End-of-the-Year Lists and So On

by Will on December 13, 2012

Can we all just come out and say it? The end-of-the-year “top 100 most awesome”  lists and “most awesome of all” pronouncements, prominent in all media in December — Times’s “person of the year”, and so on — are not terribly worthwhile.

There are three reasons not to take them too seriously.

The first is that we have little reason to believe the people who come out with these things have trustworthy judgment. While a music critic probably can tell us what good albums came out during the year, the pundits covering current events have little specialized expertise. Their qualification to be pundits is that they like following politics, and thus have more of a tolerance and for it than the average person. However, their hoary repository of knowledge is largely based on things like well-worn anecdotes, firm handshakes, winning smiles, and off-the-record briefings. None of these makes a sound basis for science, so the resulting pronouncements are in no way scientific, and are little better than random guesses.
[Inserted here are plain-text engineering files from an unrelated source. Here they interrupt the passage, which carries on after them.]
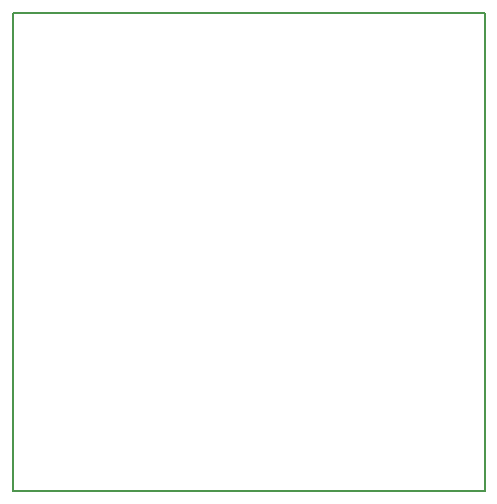
<source format=gm1>
G04*
G04 #@! TF.GenerationSoftware,Altium Limited,Altium Designer,24.4.1 (13)*
G04*
G04 Layer_Color=16711935*
%FSLAX25Y25*%
%MOIN*%
G70*
G04*
G04 #@! TF.SameCoordinates,8584FE8A-8FE8-497F-BE15-97A27C2B3E29*
G04*
G04*
G04 #@! TF.FilePolarity,Positive*
G04*
G01*
G75*
%ADD10C,0.00500*%
D10*
X0Y0D02*
X157480D01*
X0Y159449D02*
X157480D01*
Y0D02*
Y159449D01*
X0Y0D02*
Y159449D01*
M02*

</source>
The second reason is the flattery factor. Imagine Time picking a person of the year back in 1633. In choosing between the stargazer Galileo Galilee and the church figures who condemned him to house arrest, they would have had to take into account Galileo’s unpopularity and the church figures’ ability to make their lives as newsmen less pleasant. So even if they thought Galileo was right on the merits, they would have been likely to tout the case for the pope instead, or to tout someone uncontroversial, maybe some obscure Teutonic prince. Their incentives do not make for objectivity.

The third reason is that there is an element of uncertainty that makes it impossible to judge the meaning of current events from such close range. The hypothetical Time writers of 1633 would have had no idea how the heliocentrism controversy would play out. We only think that Galileo is the better choice because we know that subsequent astronomical work bore out his heretical conviction that the earth was not the center of the universe. We can see, looking back, that Time, for instance, named as “person of the year” many a historical figure who was soon after deposed or otherwise rendered irrelevant. Context is essential when we judge the importance of historical figures.

But I am probably taking these pronouncements too seriously, even in dismissing them. A moment’s thought tells us that they make no real claim of authority, but exist simply to spur discussions and disagreements. And they serve that purpose. But what doesn’t?